I’m not OK. How do we break the cycle of saying “I’m fine”?

businessman under stress Breaking the cycle of "I'm fine", vulnerability and connection, asking "Are you OK?"

I’m not OK. I just can’t tell you that.

If you ask someone, “Are you OK?” you can break the cycle of “I’m fine.”

From having worked with men and boys for over two decades, I see the pressure on people socialized as men to keep moving and not slow down. Life feels like the running of the bulls. Any vulnerability feels like weakness.

He/They say, “I’m fine” to reassure you that they can still function as a “good cog” in the machine.

Good cogs pretend that the world is doing just great. We are better off if we don’t dwell on our feelings. Keep your head down, punch the clock, and keep buying stuff.

Even if we put on the mask of a good cog, I believe that we are all prone to “malfunction” in the current system and being labeled broken cogs.

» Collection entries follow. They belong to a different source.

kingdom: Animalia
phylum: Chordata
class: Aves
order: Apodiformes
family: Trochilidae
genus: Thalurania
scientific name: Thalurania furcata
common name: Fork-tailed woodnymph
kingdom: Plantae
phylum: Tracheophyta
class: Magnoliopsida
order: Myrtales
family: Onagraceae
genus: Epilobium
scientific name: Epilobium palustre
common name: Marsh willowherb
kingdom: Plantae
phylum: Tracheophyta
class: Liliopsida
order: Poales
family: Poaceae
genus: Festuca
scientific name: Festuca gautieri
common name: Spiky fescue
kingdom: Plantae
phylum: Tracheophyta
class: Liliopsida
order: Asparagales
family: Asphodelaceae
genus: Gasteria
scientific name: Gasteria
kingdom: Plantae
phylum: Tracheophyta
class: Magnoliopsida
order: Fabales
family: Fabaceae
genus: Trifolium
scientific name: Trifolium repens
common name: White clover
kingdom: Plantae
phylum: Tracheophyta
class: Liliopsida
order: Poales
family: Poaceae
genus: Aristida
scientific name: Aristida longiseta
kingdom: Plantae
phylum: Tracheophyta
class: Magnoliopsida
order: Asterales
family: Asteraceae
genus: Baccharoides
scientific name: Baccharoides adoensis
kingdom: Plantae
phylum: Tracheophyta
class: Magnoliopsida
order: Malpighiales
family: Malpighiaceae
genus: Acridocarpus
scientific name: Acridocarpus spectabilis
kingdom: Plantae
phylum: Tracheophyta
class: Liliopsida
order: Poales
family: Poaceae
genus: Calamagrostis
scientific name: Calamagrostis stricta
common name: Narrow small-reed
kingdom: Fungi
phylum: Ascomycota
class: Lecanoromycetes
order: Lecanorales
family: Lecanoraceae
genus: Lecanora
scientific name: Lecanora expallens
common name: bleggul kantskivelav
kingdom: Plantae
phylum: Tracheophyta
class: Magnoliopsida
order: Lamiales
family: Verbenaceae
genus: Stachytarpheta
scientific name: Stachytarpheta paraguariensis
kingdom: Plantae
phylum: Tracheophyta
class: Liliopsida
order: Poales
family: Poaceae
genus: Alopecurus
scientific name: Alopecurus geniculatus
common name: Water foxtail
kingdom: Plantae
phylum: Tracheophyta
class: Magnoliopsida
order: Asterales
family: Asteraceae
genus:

I believe that we are looking for collaborators who can confirm that we are human beings.

Even while we have to play the game, we also seek out the other broken cogs. Those are the people with whom you are meant to do something, create something, find something, break something.

The world brings us into relationship to ask, “What are we supposed to do together?”

In our hustle culture that gives priority to running around to complete the tasks that keep bread on the table, it takes a heroic effort to stop and actually meet someone in the eye.

That conversation begins with “Are you OK?